TO DO —
Transcribe exactly the lines from the one containing "Юный Чемпион России" through the end of the data, both included. Leave out pictures.

MATERIAL SUPPLIED —
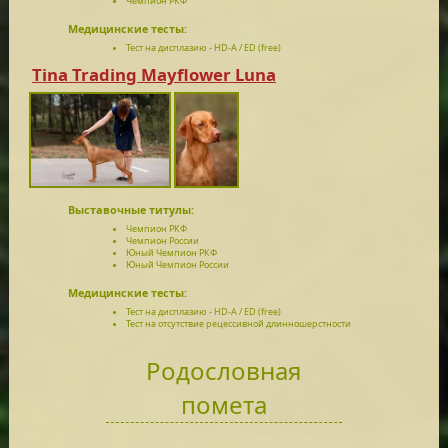
Чемпион РКФ
Медицинские тесты:
Тест на дисплазию - HD-A / ED (free)
Tina Trading Mayflower Luna
Выставочные титулы:
Чемпион РКФ
Чемпион России
Юный Чемпион РКФ
Юный Чемпион России
Медицинские тесты:
Тест на дисплазию - HD-A / ED (free)
Тест на отсутствие рецессивной длинношерстности
Родословная
помета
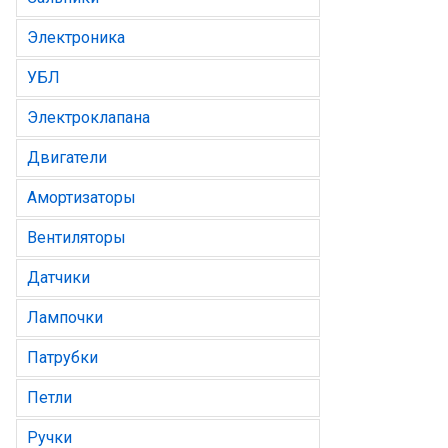
Электроника
УБЛ
Электроклапана
Двигатели
Амортизаторы
Вентиляторы
Датчики
Лампочки
Патрубки
Петли
Ручки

RESPONSE BOX —
Юный Чемпион России
Медицинские тесты:
Тест на дисплазию - HD-A / ED (free)
Тест на отсутствие рецессивной длинношерстности
Родословная
помета
Электроника
УБЛ
Электроклапана
Двигатели
Амортизаторы
Вентиляторы
Датчики
Лампочки
Патрубки
Петли
Ручки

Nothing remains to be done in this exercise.